Fa il giro delle redazioni dei giornali, rimbomba nei corridoi delle grandi aziende di stato, si sussurra nelle stanze di quelli che sanno. È la voce, non confermata, di chi nel ministero dell’Economia vorrebbe un passo indietro del Direttore generale delle dogane Marcello Minenna, nel mirino nelle ultime settimane delle inchieste del Domani.
Lo scoop riguarderebbe gli esposti di due ex dipendenti delle dogane, relativi al suo operato da Direttore dell’agenzia. Minenna, che al momento non avrebbe ricevuto avvisi di garanzia, viene messo sotto accusa per presunti comportamenti poco opportuni nella scelta dei fornitori.
Ma chi conosce bene il comportamento legalitario di Minenna scommette che a scatenare l’attacco concentrico ci sarebbe qualcosa di diverso dai fatti contestati, giornalisticamente curiosi ma di scarsa rilevanza. Non sarebbe nemmeno il carattere irruento e spigoloso del personaggio, rafforzato da venti anni di attività da ispettore della Consob e l’ego gonfiato dai successi nelle indagini su Antonveneta e Mps.
A far sollevare più di un sopracciglio sarebbe invece l’iperattivismo di un Direttore che ha rianimato un organismo burocratico come l’agenzia delle Dogane, portandolo a giocare un ruolo di primo piano nel contrasto all’illegalità. Minenna – il Turbodirettore come viene soprannominato – è infatti entrato a piazza Mastai in pieno stile grillino.

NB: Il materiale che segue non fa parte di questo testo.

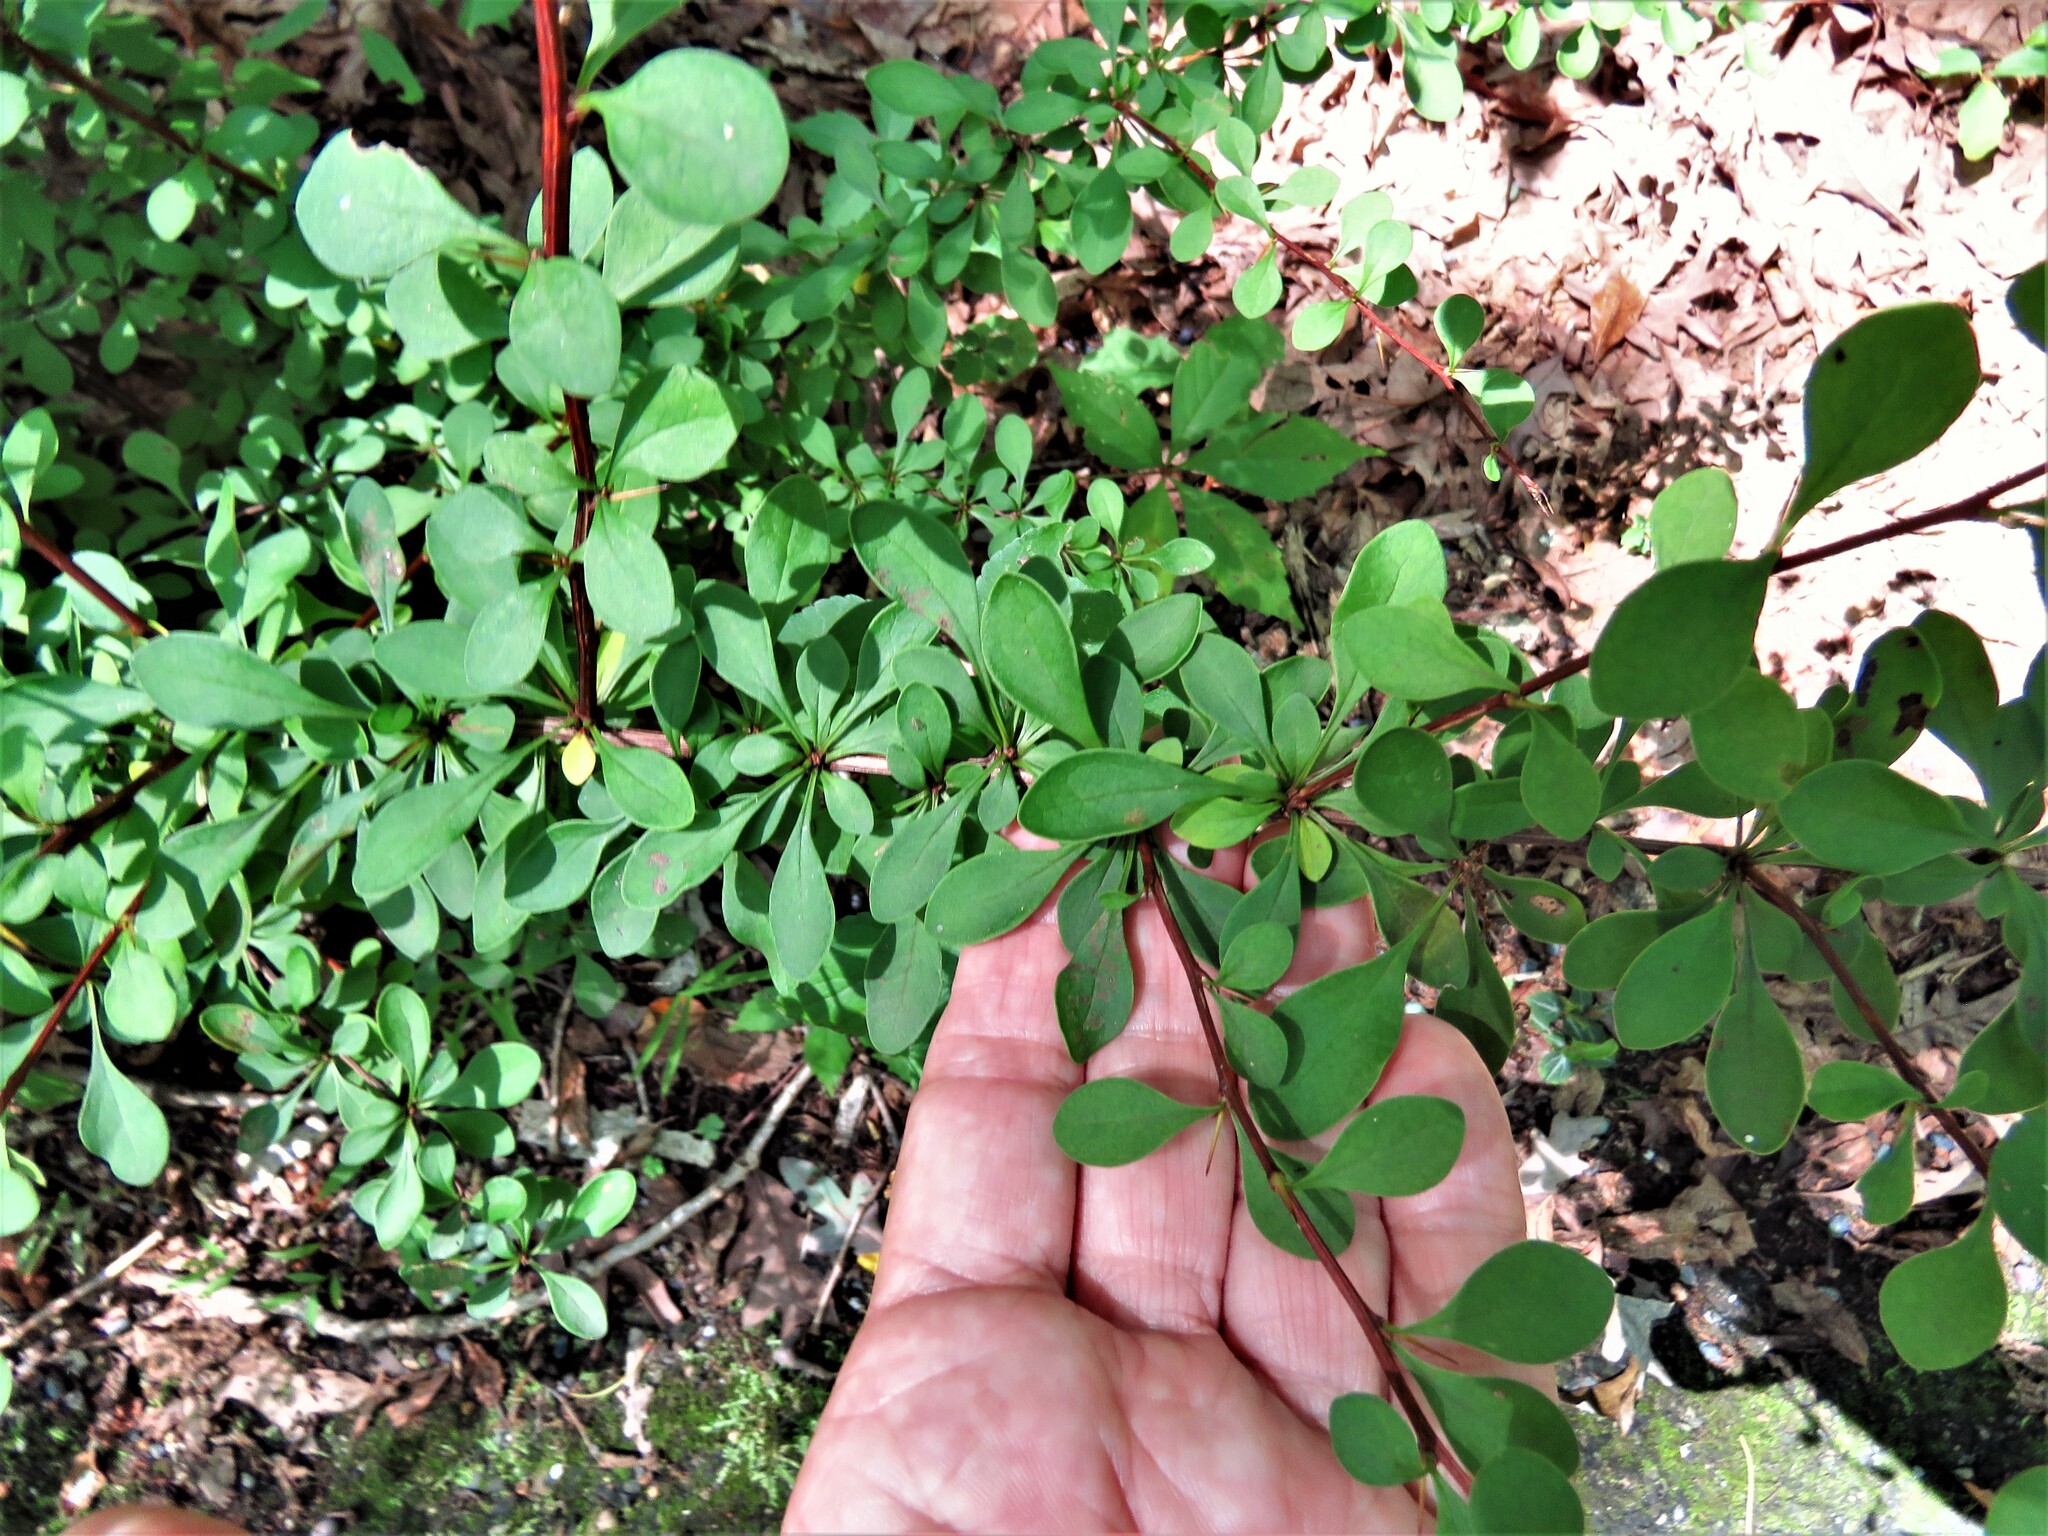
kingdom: Plantae
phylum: Tracheophyta
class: Magnoliopsida
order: Ranunculales
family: Berberidaceae
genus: Berberis
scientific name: Berberis thunbergii
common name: Japanese barberry
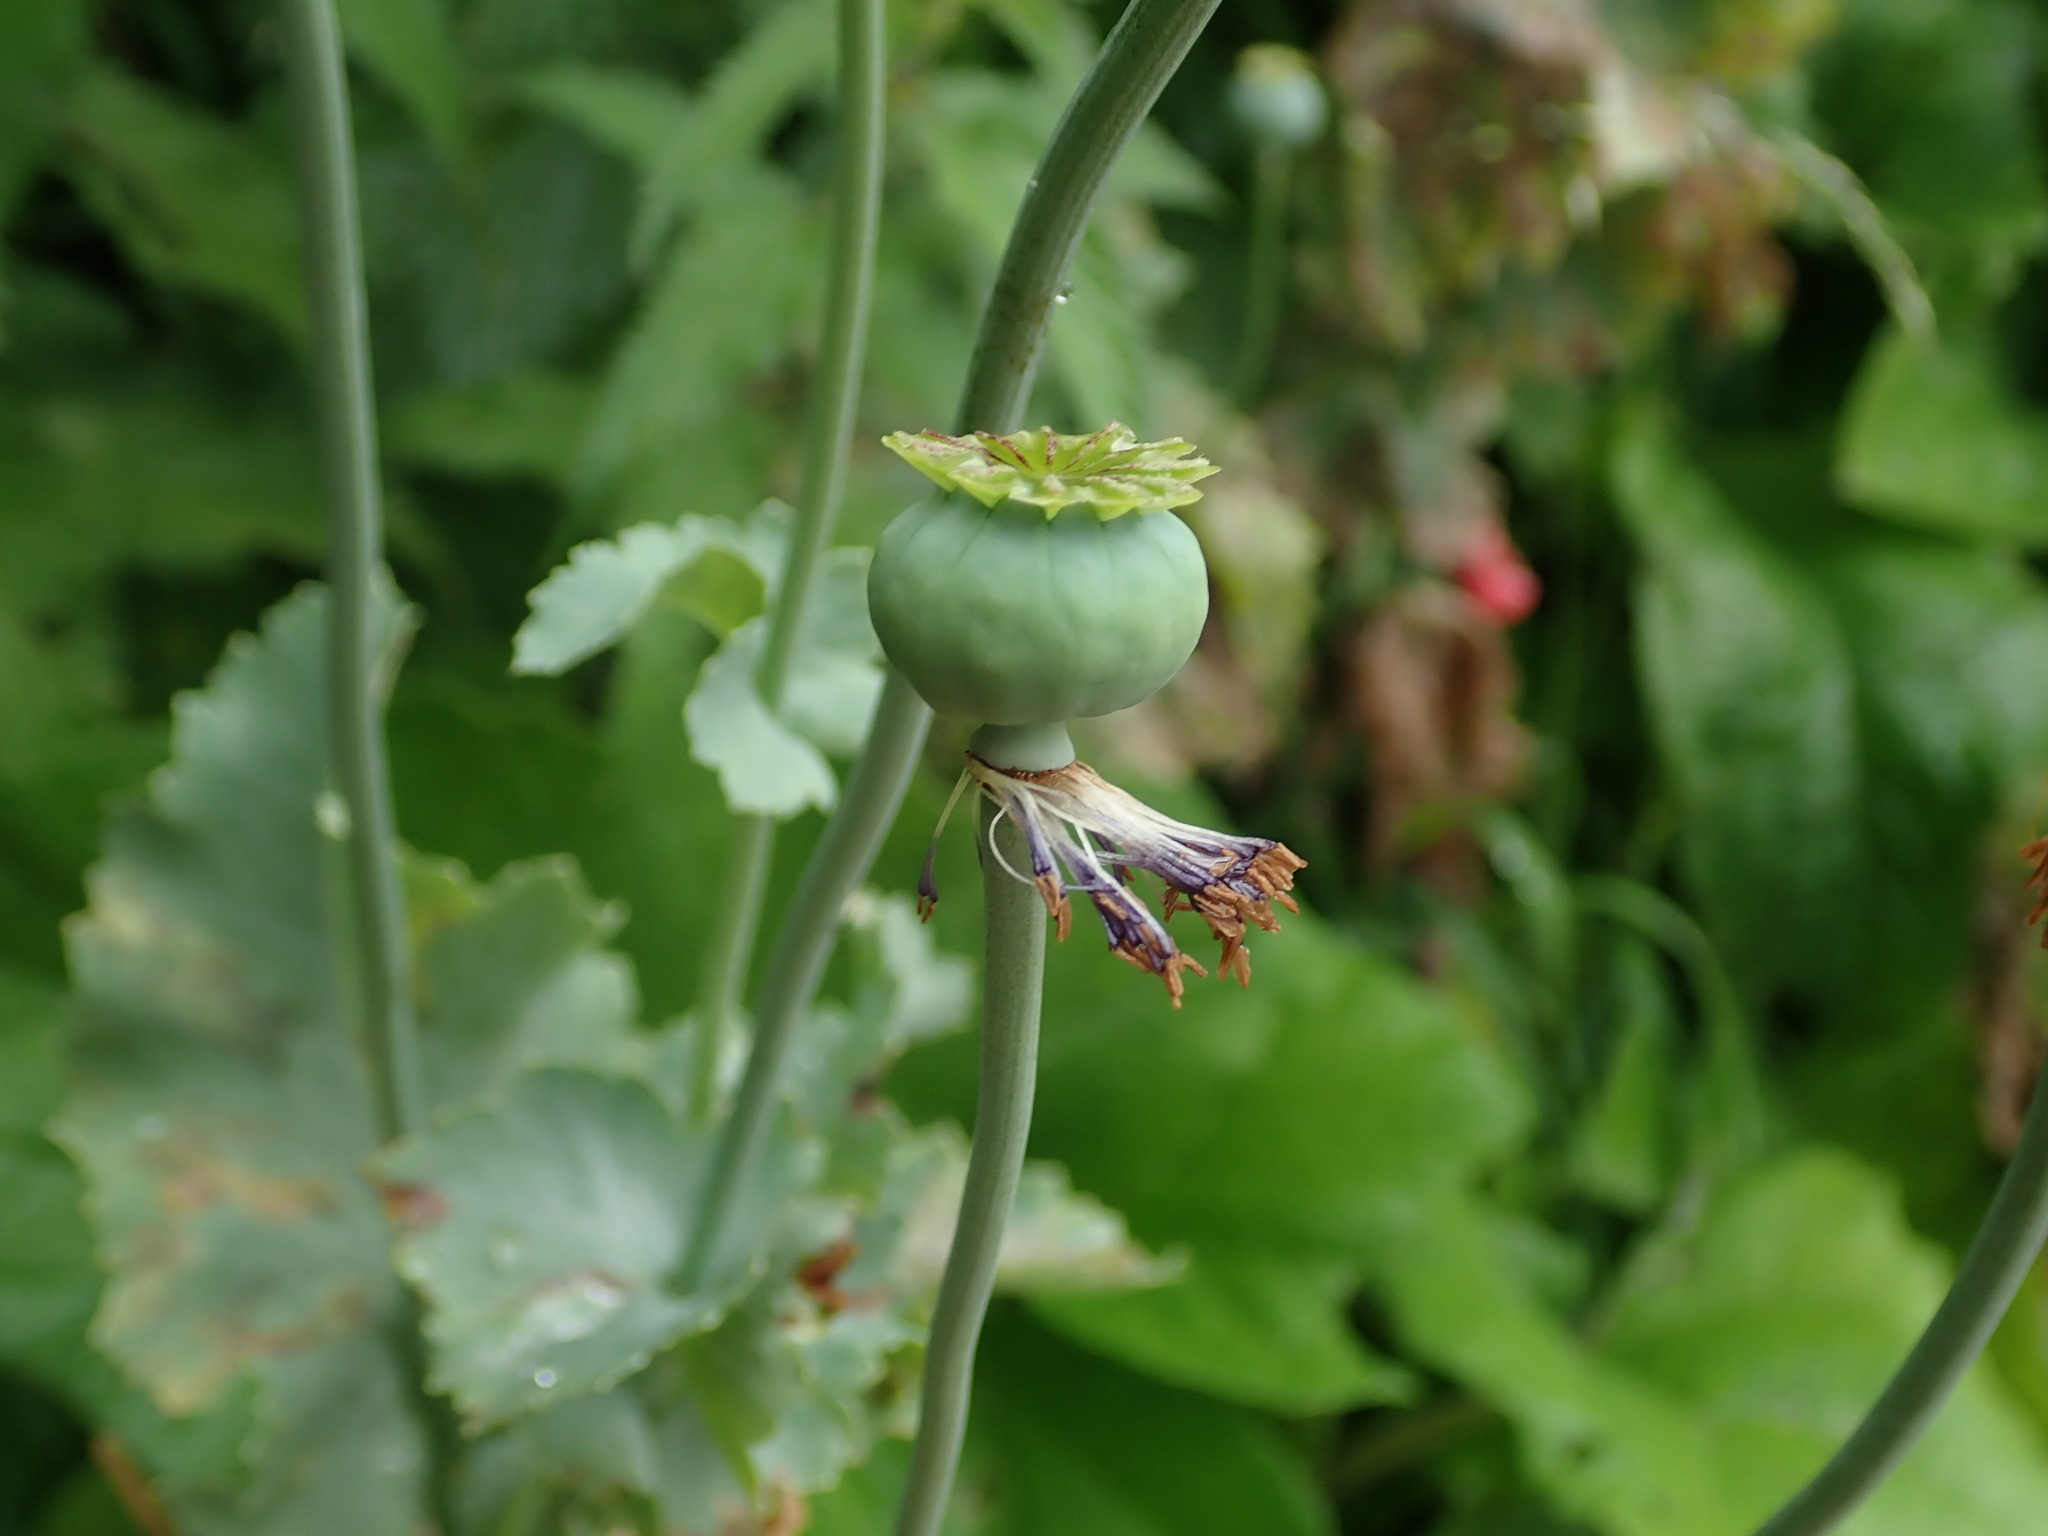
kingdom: Plantae
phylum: Tracheophyta
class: Magnoliopsida
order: Ranunculales
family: Papaveraceae
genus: Papaver
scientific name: Papaver somniferum
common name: Opium poppy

Nel mirino in particolare ci sarebbe il suo interventismo nelle funzioni di polizia giudiziaria che lo ha portato a moltiplicare i sequestri di droga nei porti, quelli di rifiuti, le operazioni di contrasto alle frodi sui carburanti, sul gioco d’azzardo e sui liquidi da inalazione per i tabacchi riscaldati. Operazioni un tempo rivendicate come successi solo dalle forze di polizia.
Ma il casus belli nascerebbe a causa di un’imbarcazione. Proveniente da un sequestro, è stata adibita, su input di Minenna, a funzioni di pattugliamento e recupero delle navi dei migranti disperse in mare. Un compito che, sebbene previsto dalla legge, non era mai stato svolto efficacemente dall’Agenzia.
Il resto è storia nota, gli esposti, le inchieste giornalistiche e le voci di dimissioni. Per ora Minenna resta in sella, forte dei risultati raggiunti e dell’apprezzamento trasversale nelle istituzioni e unanime nelle associazioni di categoria. Ma un rinvio a giudizio potrebbe disarcionarlo. Se invece le indagini a suo carico fossero archiviate continuerà la sua opera. Con quel fare da cow boy di provincia che tanto irrita i suoi oppositori.